Becoming an expert in any fighting style is very hard. It asks for a lot of hard work, sacrifice, injuries, and years of learning, and BJJ and MMA are no different. If you thought you can get the black belt or become an expert in one year, go and search for something else.
BJJ is so complex that is often seen as a “human chess match”. The learning process is slow as there are hundreds of techniques and positions you need to master. Not to bring up that you will eat a lot of humble pies. But on the other side, it is very, very fun to train and each class will put a huge smile on your face.
If you commit yourself to BJJ, expect to earn a black belt after around 10 years of training, which is a lot.
MMA, on the other side, might be even harder. As said earlier, it is a mix of techniques from various martial arts put into one style of fighting. Or in other words, you must become an expert in at least three fighting styles to cover all the aspects of the sport. Each week, you will take wrestling, Muay Thai, boxing, and BJJ classes which make MMA training very dynamic.
Even though it is hard, the best thing about MMA training is that it can’t become boring. In other arts like Muay Thai, classes all look the same and can get boring over time. But there is so much to learn in MMA and this mix of grappling and striking will always keep your mind busy.
It takes around 4–5 years of hard MMA training before you can start competing as a pro-fighter.

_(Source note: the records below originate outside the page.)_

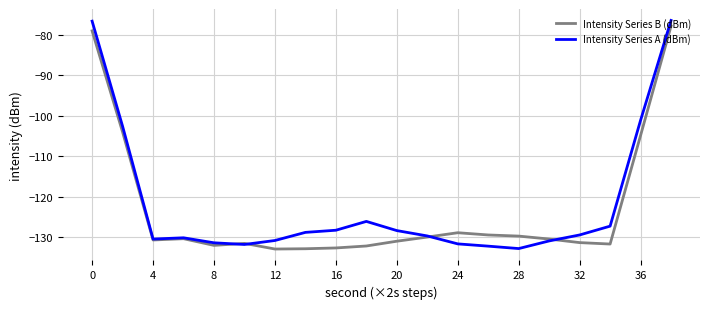

Count the number of categories in the chart.

20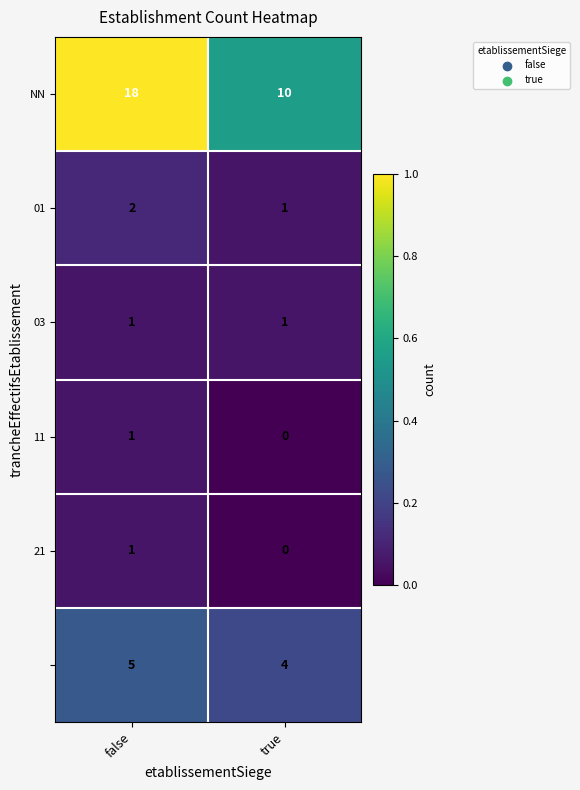

What is the difference between the highest and lowest values at false?

17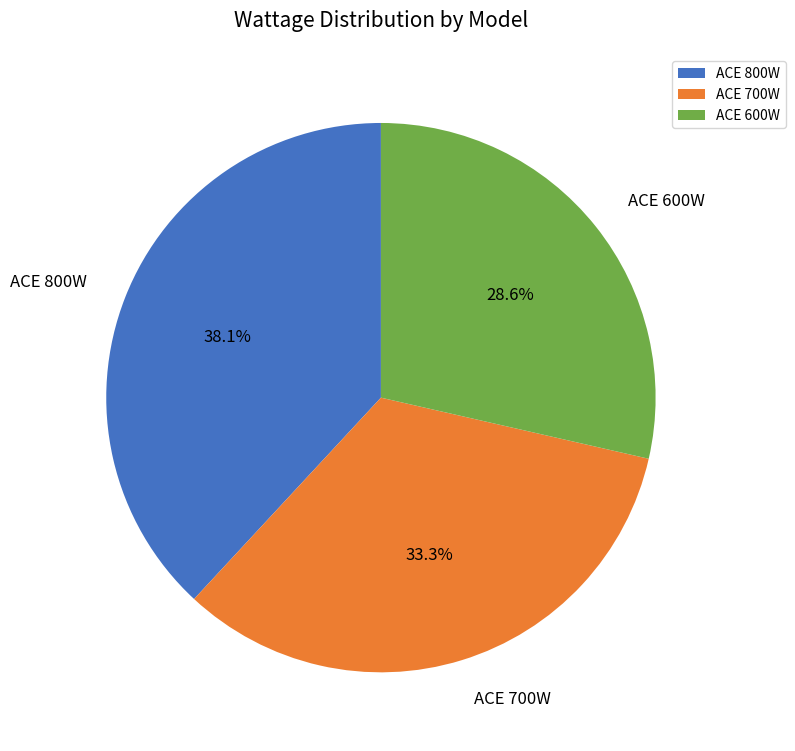

What is the ratio of the value at ACE 700W to the value at ACE 600W?

1.2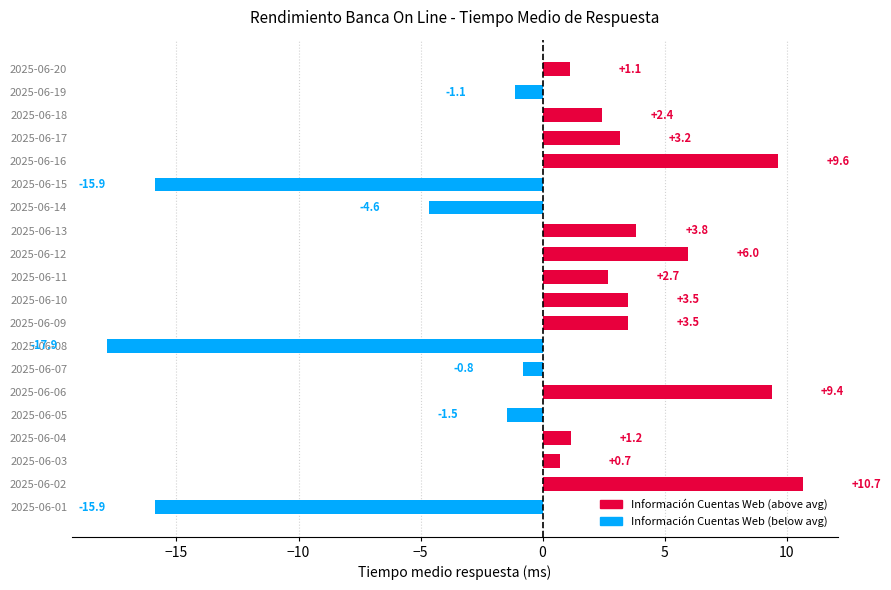

At which category does the chart reach its minimum across all series?

2025-06-08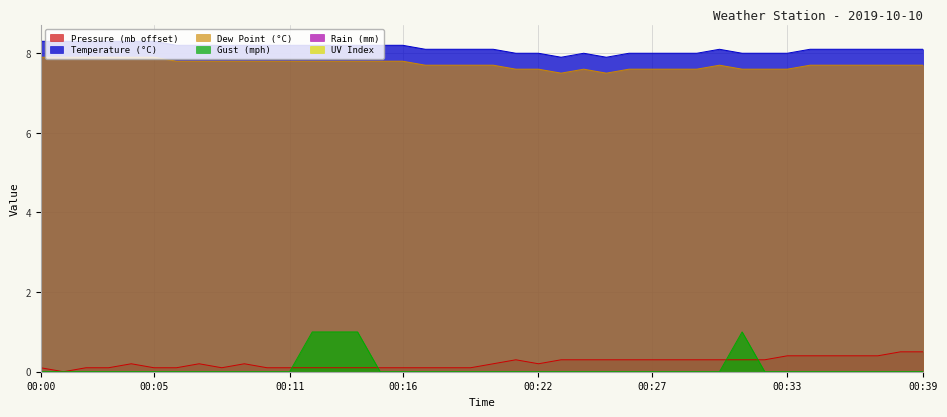

At which category does mb reach its first local valley?

00:01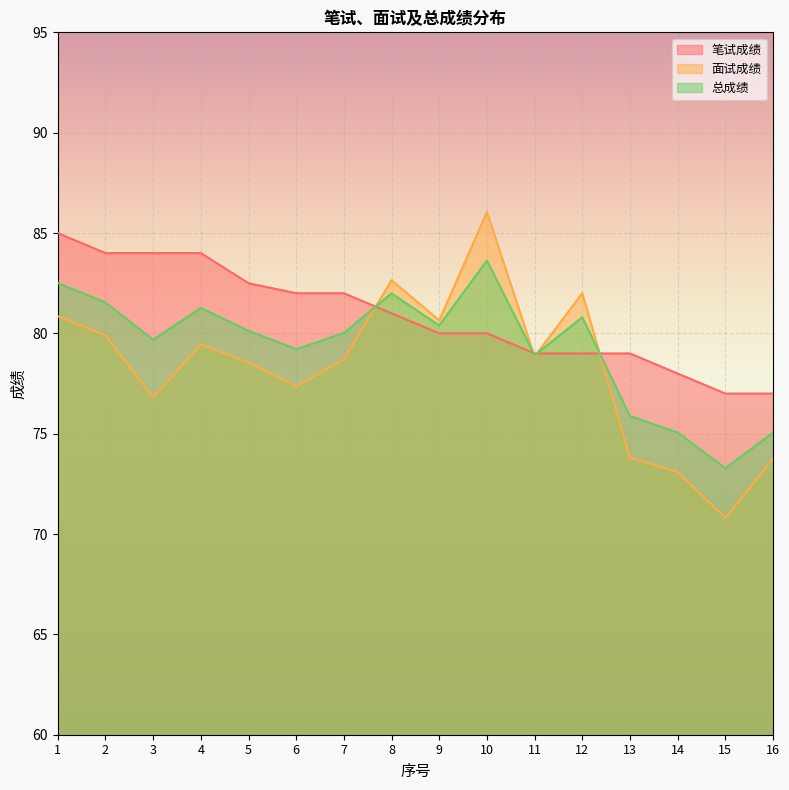

Which series has the largest total across all categories?

笔试成绩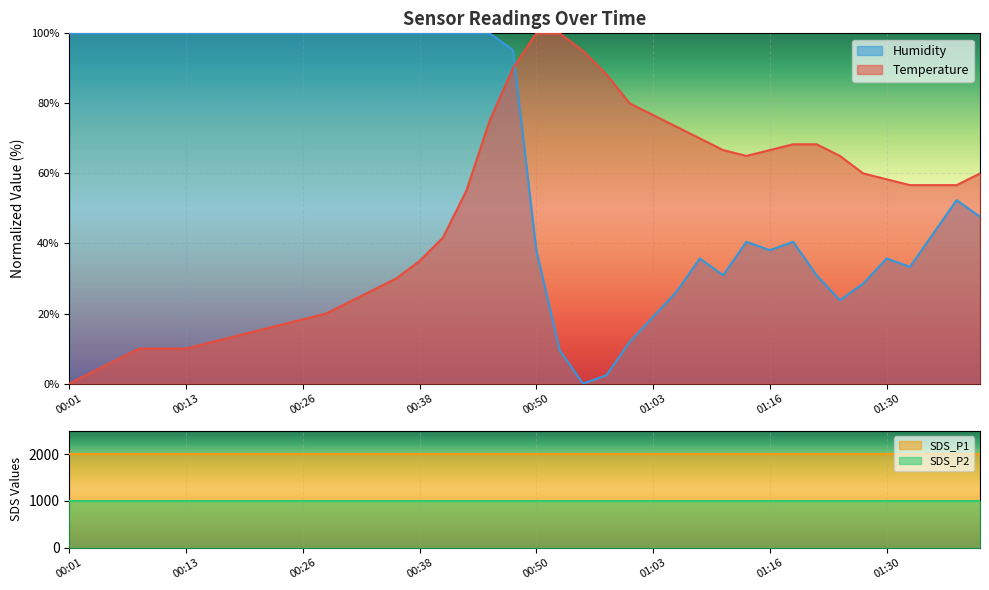

What is the sum of all Temperature values?

1943.3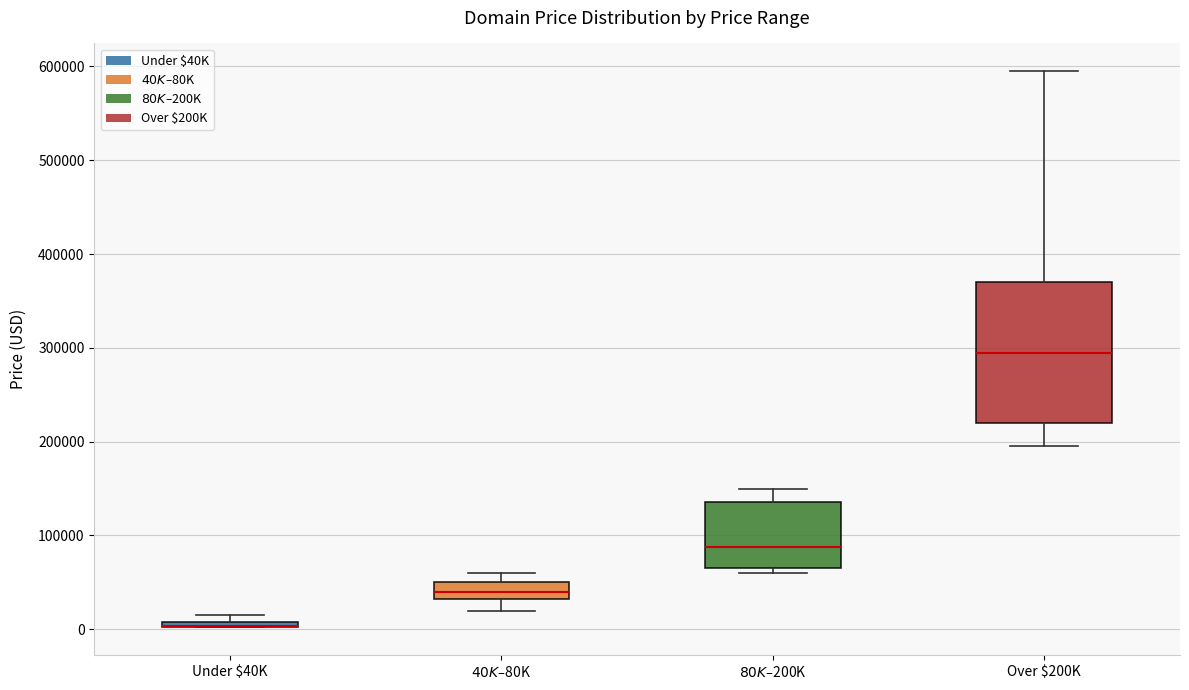

Where is the upper edge of the box for Under $40K on the y-axis? The values are not printed on the chart, so give them approximately, as read against the axis.

10000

BJJ and MMA are two separate martial arts that differ a lot in various aspects. Since there are so many differences, deciding which one is better for you should not be that hard. Here is our last opinion that might help you make the right decision.
BJJ is for people who are in love with grappling and want to learn the best ground fighting skills. Hands down, not a single martial art out there will teach you better grappling skills. Training is hard and includes a lot of sparring, but that’s what makes it fun to train. Even though it doesn’t teach striking, it is great for self-defense and you can easily shift to MMA later.
MMA is for you if you want to develop all-around skills and master multiple fighting styles. You will learn how to strike, grapple, and fight in the clinch or on the ground which is great for self-defense. Like in BJJ, training in multiple fighting styles all the time is very hard, but on the other side, can’t get boring.
The best thing about both of these fighting styles is that it’s never too late to start training. We can often see 60 or 70-year-olds rolling around in BJJ classes and having the time of their lives. The same stands for MMA where you don’t have to be young or in shape to start with the classes.